I've been searching online and in my qft books (im an early phd student) and I can't find a clear explanation. If you have one, or can simply direct me to a page that does please do so.

For a generic scattering/decay matrix :

[tex]
\sum _{polarization}
\left|M|^2\right.=\sum _{polarization} \bar{u}_i\left(F^*\left[\gamma ^5\right]\right) u_f \bar{u}_f \left(F\left[\gamma ^5\right]\right)u_i
[/tex]
Where F[gamma5] is just a linear function of gamma5.

You simplify by "knowing" that since they're Dirac spinors you can rewrite to a trace of the sums over the u's.

[tex]\text{Tr}\left[\left(F^*\left[\gamma ^5\right]\right)\sum _{\epsilon } u_f \bar{u}_f \left(F\left[\gamma ^5\right]\right){\sum _{\epsilon } \bar{u}_i}u_i\right]
[/tex]

Then using completeness
[tex]
{\sum _{\epsilon } \bar{u}_f}u_f\right = p+m
[/tex]
[tex]
{\sum _{\epsilon } \bar{u}_i}u_i\right = p-m
[/tex]

or something like that.

My questions is how to get the first step.
How are we rearranging the operators and distributing the sums and using the trace.
Is it that the sum over polarization is a sum over both polarizations:
[tex]
\sum _{\epsilon } =\sum _{\epsilon 1} \sum _{\epsilon 2}
[/tex]

so they only operate on their spinors.
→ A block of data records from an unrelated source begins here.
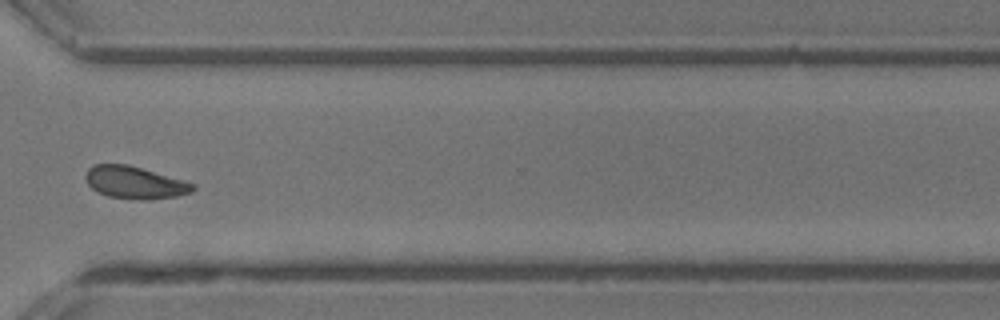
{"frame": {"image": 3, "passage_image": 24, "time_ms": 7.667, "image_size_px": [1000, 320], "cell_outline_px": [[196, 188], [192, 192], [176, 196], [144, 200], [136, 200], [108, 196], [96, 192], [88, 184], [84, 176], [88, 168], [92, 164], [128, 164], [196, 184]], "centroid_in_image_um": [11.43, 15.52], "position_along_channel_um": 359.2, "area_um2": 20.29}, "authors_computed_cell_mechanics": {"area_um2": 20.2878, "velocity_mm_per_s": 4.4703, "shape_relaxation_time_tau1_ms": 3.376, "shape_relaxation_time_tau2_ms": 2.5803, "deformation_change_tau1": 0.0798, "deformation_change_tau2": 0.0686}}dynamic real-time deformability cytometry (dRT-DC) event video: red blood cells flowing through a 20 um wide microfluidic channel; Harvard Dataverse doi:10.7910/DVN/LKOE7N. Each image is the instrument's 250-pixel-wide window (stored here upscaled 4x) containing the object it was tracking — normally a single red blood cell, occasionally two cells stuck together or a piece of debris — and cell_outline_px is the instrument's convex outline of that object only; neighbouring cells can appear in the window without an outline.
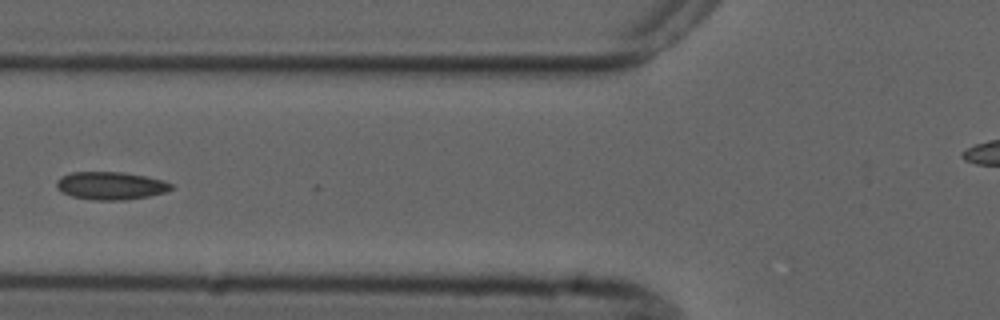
{"species": "common noctule bat (a hibernating species)", "species_latin": "Nyctalus noctula", "temperature_condition": "cold", "stored_images_in_passage": 7, "camera_frame_rate_fps": 3000, "um_per_image_px": 0.085, "animal": {"sex": "male", "forearm_length_mm": 52.5}, "frame": {"image": 1, "passage_image": 6, "time_ms": 6.0, "image_size_px": [1000, 320], "cell_outline_px": [[172, 188], [168, 192], [148, 196], [124, 200], [92, 200], [72, 196], [60, 192], [56, 188], [56, 180], [60, 176], [72, 172], [124, 172], [164, 180], [172, 184]], "centroid_in_image_um": [9.38, 15.78], "position_along_channel_um": 116.4, "area_um2": 18.79}}
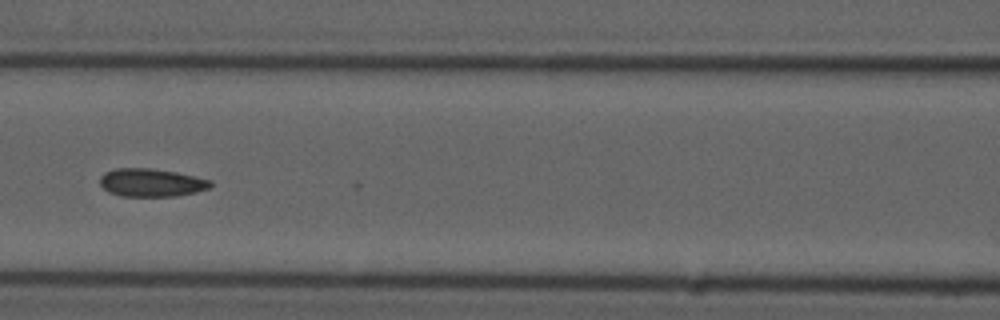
{"frame": {"image": 2, "passage_image": 7, "time_ms": 7.0, "image_size_px": [1000, 320], "cell_outline_px": [[212, 184], [208, 188], [196, 192], [176, 196], [120, 196], [108, 192], [100, 184], [100, 176], [104, 172], [116, 168], [148, 168], [176, 172], [212, 180]], "centroid_in_image_um": [12.84, 15.52], "position_along_channel_um": 153.8, "area_um2": 18.09}}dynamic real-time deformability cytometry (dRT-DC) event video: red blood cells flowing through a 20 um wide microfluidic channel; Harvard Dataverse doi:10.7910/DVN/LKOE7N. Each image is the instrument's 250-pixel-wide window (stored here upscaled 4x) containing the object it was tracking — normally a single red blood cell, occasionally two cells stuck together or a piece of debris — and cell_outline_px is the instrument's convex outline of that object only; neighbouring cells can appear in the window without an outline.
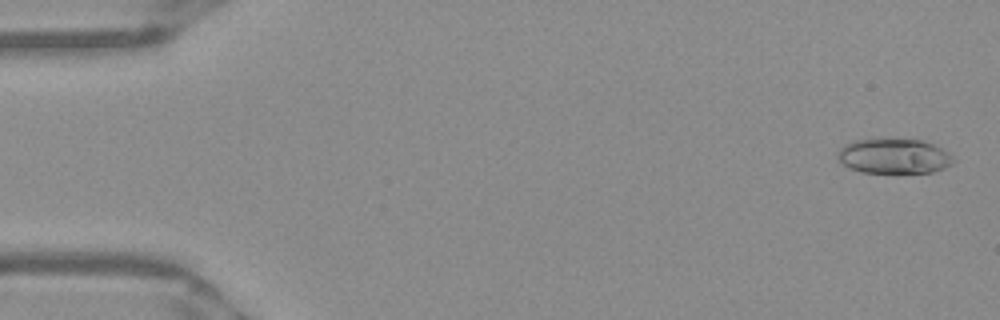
{"species": "Egyptian fruit bat (a non-hibernating species)", "species_latin": "Rousettus aegyptiacus", "temperature_condition": "warm", "stored_images_in_passage": 52, "camera_frame_rate_fps": 3000, "um_per_image_px": 0.085, "frame": {"image": 1, "passage_image": 2, "time_ms": 0.333, "image_size_px": [1000, 320], "cell_outline_px": [[956, 160], [952, 164], [944, 168], [932, 172], [860, 172], [844, 164], [836, 156], [840, 148], [844, 144], [852, 140], [872, 136], [876, 136], [924, 140], [948, 152]], "centroid_in_image_um": [75.95, 13.21], "position_along_channel_um": 9.0, "area_um2": 24.28}}
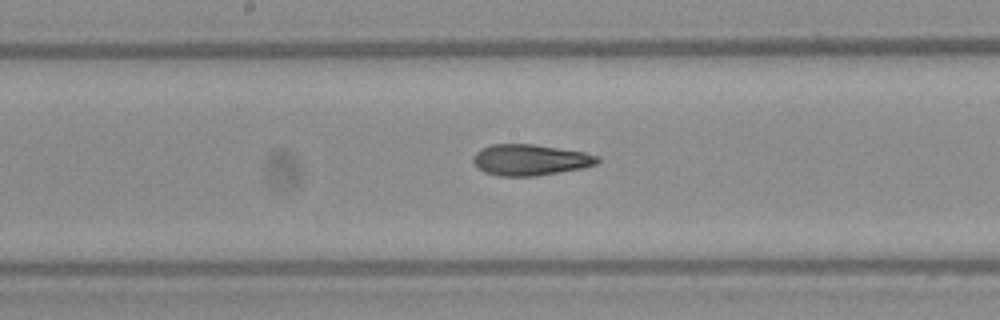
{"frame": {"image": 2, "passage_image": 27, "time_ms": 8.667, "image_size_px": [1000, 320], "cell_outline_px": [[600, 160], [596, 164], [584, 168], [536, 176], [496, 176], [484, 172], [472, 160], [476, 152], [480, 148], [492, 144], [532, 144], [584, 152], [600, 156]], "centroid_in_image_um": [45.08, 13.59], "position_along_channel_um": 203.1, "area_um2": 22.54}}
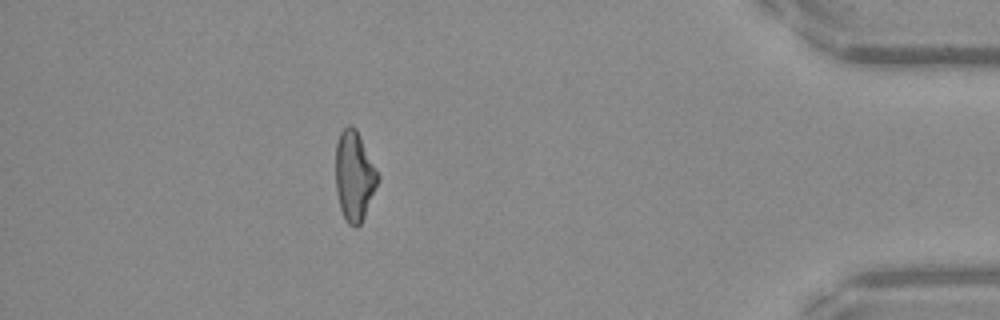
{"frame": {"image": 3, "passage_image": 46, "time_ms": 15.0, "image_size_px": [1000, 320], "cell_outline_px": [[380, 180], [364, 216], [360, 224], [356, 228], [348, 224], [340, 208], [336, 192], [336, 144], [340, 132], [348, 124], [352, 124], [356, 128], [380, 176]], "centroid_in_image_um": [30.12, 14.95], "position_along_channel_um": 405.1, "area_um2": 22.14}, "authors_computed_cell_mechanics": {"area_um2": 22.9466, "velocity_mm_per_s": 3.9578, "shape_relaxation_time_tau1_ms": null, "shape_relaxation_time_tau2_ms": 2.5777, "deformation_change_tau1": null, "deformation_change_tau2": 0.1027}}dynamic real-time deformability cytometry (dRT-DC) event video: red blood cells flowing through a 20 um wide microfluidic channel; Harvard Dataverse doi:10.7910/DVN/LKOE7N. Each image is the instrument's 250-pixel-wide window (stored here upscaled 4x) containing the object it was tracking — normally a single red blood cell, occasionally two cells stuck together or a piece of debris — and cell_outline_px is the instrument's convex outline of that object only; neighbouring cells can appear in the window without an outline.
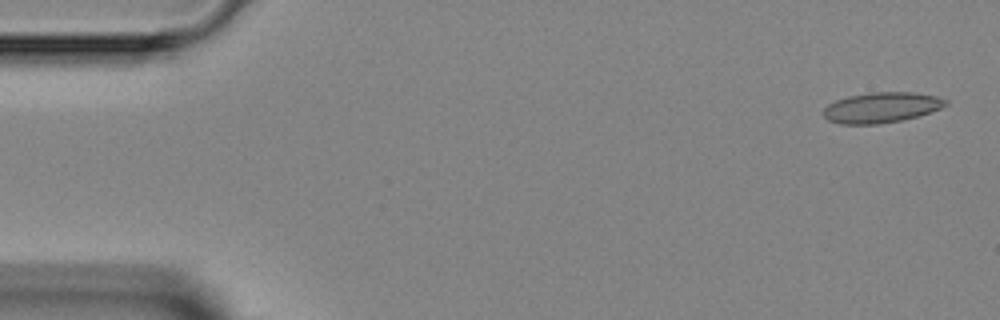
{"species": "Egyptian fruit bat (a non-hibernating species)", "species_latin": "Rousettus aegyptiacus", "temperature_condition": "room temperature", "stored_images_in_passage": 3, "camera_frame_rate_fps": 3000, "um_per_image_px": 0.085, "animal": {"sex": "female"}, "frame": {"image": 1, "passage_image": 1, "time_ms": 0.0, "image_size_px": [1000, 320], "cell_outline_px": [[948, 104], [940, 108], [916, 116], [900, 120], [876, 124], [840, 124], [828, 120], [824, 116], [824, 108], [828, 104], [836, 100], [848, 96], [872, 92], [912, 92], [936, 96], [948, 100]], "centroid_in_image_um": [74.9, 9.13], "position_along_channel_um": 10.1, "area_um2": 21.44}}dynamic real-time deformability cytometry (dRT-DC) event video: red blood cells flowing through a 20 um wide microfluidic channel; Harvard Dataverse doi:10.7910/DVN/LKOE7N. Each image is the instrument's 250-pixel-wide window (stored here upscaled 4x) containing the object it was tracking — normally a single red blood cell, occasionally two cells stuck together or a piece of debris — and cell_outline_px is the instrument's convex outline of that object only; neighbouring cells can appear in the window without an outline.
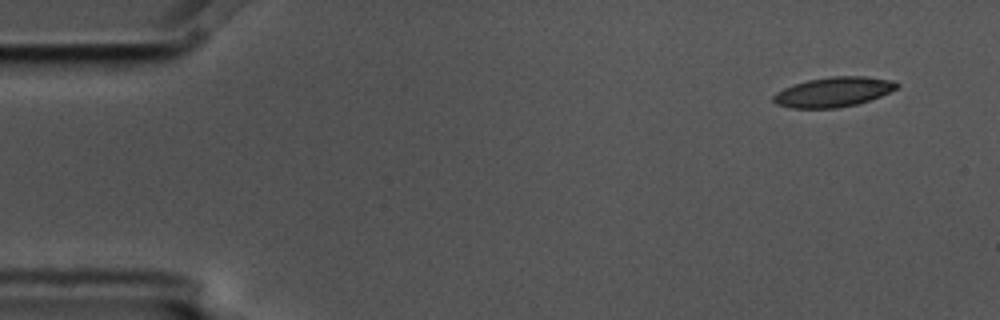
{"species": "common noctule bat (a hibernating species)", "species_latin": "Nyctalus noctula", "temperature_condition": "cold", "stored_images_in_passage": 6, "segment_of_instrument_passage": [2, 2], "camera_frame_rate_fps": 3000, "um_per_image_px": 0.085, "animal": {"sex": "male", "body_mass_g": 17.5, "forearm_length_mm": 52.3}, "frame": {"image": 1, "passage_image": 6, "time_ms": 1.667, "image_size_px": [1000, 320], "cell_outline_px": [[900, 84], [896, 88], [880, 96], [856, 104], [836, 108], [792, 108], [776, 104], [772, 100], [772, 96], [776, 92], [784, 88], [808, 80], [832, 76], [864, 76], [892, 80]], "centroid_in_image_um": [70.81, 7.82], "position_along_channel_um": 14.2, "area_um2": 21.21}}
So then the trace must come in when we need to get the ui's next to eachother.

Anyone know offhand?

 

Hmm maybe its just the index technique I'm not familiar with.
In Peskin and Schroeder, just below equaiton 5.3 they state :
"Working with the frst half of 5.2 and writing in spinor indices so we can
freely move the v next to the vbar we have"
Then they have :

[tex]
\sum _{s,s'} \bar{v}_a^{s'} \gamma _{\text{ab}}^{\mu } u_b^s \bar{u}_c^s \gamma _{\text{cd}}^{\nu } v_d^{s'} = (p-m)_{\text{da}}\text{ }\gamma _{\text{ab}}^{\mu } (p+m)_{\text{bc}}\text{ }\gamma _{\text{cd}}^{\mu } = \text{trace}\left[(p-m) \gamma ^{\mu } (p+m) \gamma ^{\mu }\right]
[/tex]

 

Right I could see that, but where do we get the trace from anyway? How do we just throw it in? You cant say:
M*M = Sum[ABCD] = Tr[BCAD]

I'm starting to reason out that it has to do with suming over the indices.